- Founder: Murtaza Bhutto
- Founded: 1979; 47 years ago
- Dissolved: 1988; 38 years ago
- Country: Pakistan
- Headquarters: Kabul, Afghanistan
- Part of: Pakistan People's Party

= Al Zulfiqar =

Far-left terrorist organization

Al-Zulfikar was a far-left militant organization formed in 1979 by Pakistani politician Murtaza Bhutto. Named after his father and former Pakistani prime minister Zulfikar Ali Bhutto, the group opposed the government of military dictator Muhammad Zia-ul-Haq, who had deposed Zulfikar in 1977 and installed himself as the president of Pakistan.

Al-Zulfiqar was formed to avenge Bhutto's killing by means of armed struggle against Zia-ul-Haq. Zia had deposed the Bhutto regime after mass protests across Pakistan that were related to the dissatisfaction of the masses with the rule of Bhutto (mismanagement of East Pakistan, alleged links of Bhutto to political murders, corruption, economic stagnation as a result of nationalization, deteriorating education system, etc.) in a military coup in July 1977.

Bhutto was hanged by the Zia regime. Bhutto's two sons, Murtaza Bhutto and Shahnawaz Bhutto went into exile in Afghanistan which was then being ruled by a Soviet-backed communist government. There the two sons formed the Al-Zulfiqar along with hundreds of Pakistan Peoples Party militants who had escaped Zia's persecution.

== History ==

The hijacking went on for thirteen days in which Lieutenant Tariq Rahim was shot, the hijackers mistakenly believing he was the son of General Rahimuddin Khan, the martial law administrator of Balochistan. This forced the Zia regime to accept the demands of the hijackers of releasing dozens of Pakistan Peoples Party and other leftist political prisoners languishing in Pakistani jails.

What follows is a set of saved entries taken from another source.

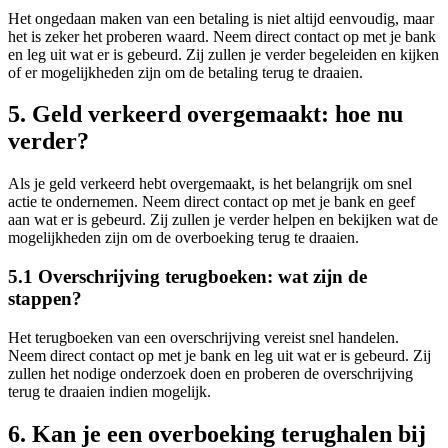
Het ongedaan maken van een betaling is niet altijd eenvoudig, maar
het is zeker het proberen waard. Neem direct contact op met je bank
en leg uit wat er is gebeurd. Zij zullen je verder begeleiden en kijken
of er mogelijkheden zijn om de betaling terug te draaien.
5. Geld verkeerd overgemaakt: hoe nu
verder?
Als je geld verkeerd hebt overgemaakt, is het belangrijk om snel
actie te ondernemen. Neem direct contact op met je bank en geef
aan wat er is gebeurd. Zij zullen je verder helpen en bekijken wat de
mogelijkheden zijn om de overboeking terug te draaien.
5.1 Overschrijving terugboeken: wat zijn de
stappen?
Het terugboeken van een overschrijving vereist snel handelen.
Neem direct contact op met je bank en leg uit wat er is gebeurd. Zij
zullen het nodige onderzoek doen en proberen de overschrijving
terug te draaien indien mogelijk.
6. Kan je een overboeking terughalen bij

The hijacking was condemned by Bhutto's daughter, Benazir Bhutto, who was under house arrest in Pakistan and leading a political movement against the Zia dictatorship. The Al-Zulfiqar also attempted to assassinate Zia on a number of occasions and it tried to bomb a vigil Karachi held in honour of Pope John Paul II who was visiting Pakistan in 1980.

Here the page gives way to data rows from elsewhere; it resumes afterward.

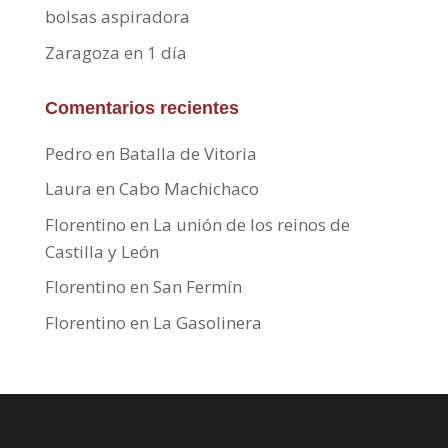
bolsas aspiradora
Zaragoza en 1 día
Comentarios recientes
Pedro
en
Batalla de Vitoria
Laura
en
Cabo Machichaco
Florentino
en
La unión de los reinos de
Castilla y León
Florentino
en
San Fermín
Florentino
en
La Gasolinera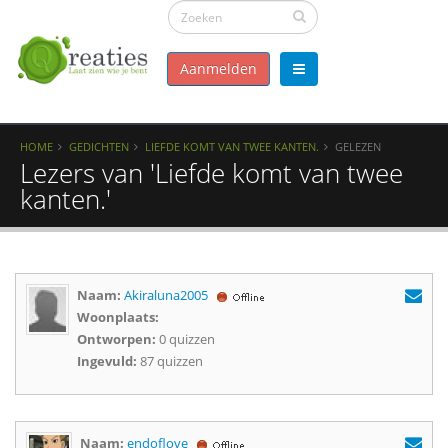
Aanmelden
HOME
GEDICHTEN
LIEFDE KOMT VAN TWEE KANTEN.
GELEZEN
Lezers van 'Liefde komt van twee
kanten.'
Naam:
Akiraluna2005
Woonplaats:
Ontworpen:
0 quizzen
Ingevuld:
87 quizzen
Naam:
endoflove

Cracks started to appear in Al-Zulfiqar after Murtaza Bhutto and one of his most trusted aides, Raja Anwar, developed differences. Raja wanted to return to Pakistan and help Benazir Bhutto in her political struggle against the Zia dictatorship.
Murtaza asked his main hit man, Salamullah Tipu, to assassinate Raja and his supporters. Tipu was a former leftist student leader who had joined Al-Zulfiqar in 1980.
Raja was thrown into a Kabul jail on Murtaza's request and eventually so was Tipu when in 1984 his wild antics became a security threat to Kabul and Murtaza.

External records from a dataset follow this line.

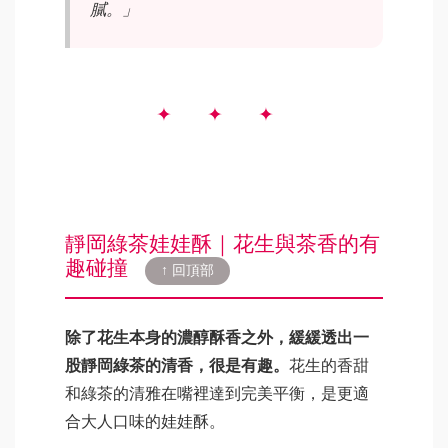
膩。」
靜岡綠茶娃娃酥｜花生與茶香的有
趣碰撞
↑ 回頂部
除了花生本身的濃醇酥香之外，緩緩透出一
股靜岡綠茶的清香，很是有趣。
花生的香甜
和綠茶的清雅在嘴裡達到完美平衡，是更適
合大人口味的娃娃酥。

Murtaza folded the organization's operations in Kabul when his younger brother, Shahnawaz Bhutto, died suddenly in Nice, in the French Riviera, in 1985, allegedly from poisoning. Both Benazir and Murtaza insisted that he was poisoned by his young Afghan wife who had become an agent of the Pakistani intelligence agency, the ISI.

Murtaza eventually moved to Syria and continued low-level Al-Zulfiqar operations from there.